What to produce: At the line containing "geopolitical events, and", begin retyping, and continue word for word until the records below run out.

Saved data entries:
-- Opening Marker --

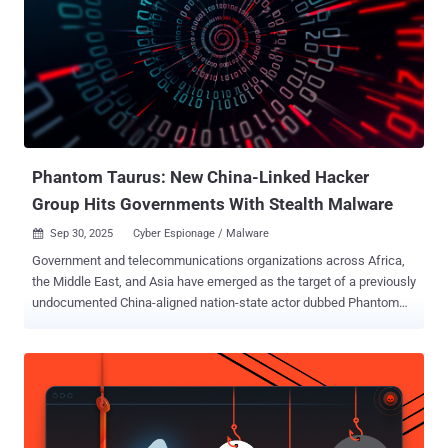
Phantom Taurus: New China-Linked Hacker
Group Hits Governments With Stealth Malware
Sep 30, 2025
Cyber Espionage / Malware

Government and telecommunications organizations across Africa,
the Middle East, and Asia have emerged as the target of a previously
undocumented China-aligned nation-state actor dubbed Phantom
Taurus over the past two-and-a-half years. "Phantom Taurus' main
focus areas include ministries of foreign affairs, embassies,
geopolitical events, and military operations," Palo Alto Networks Unit
42 researcher Lior Rochberger said . "The group's primary objective
is espionage. Its attacks demonstrate stealth, persistence, and an
ability to quickly adapt their tactics, techniques, and procedures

-- Closing Marker --

Response to this exercise:
geopolitical events, and military operations," Palo Alto Networks Unit
42 researcher Lior Rochberger said . "The group's primary objective
is espionage. Its attacks demonstrate stealth, persistence, and an
ability to quickly adapt their tactics, techniques, and procedures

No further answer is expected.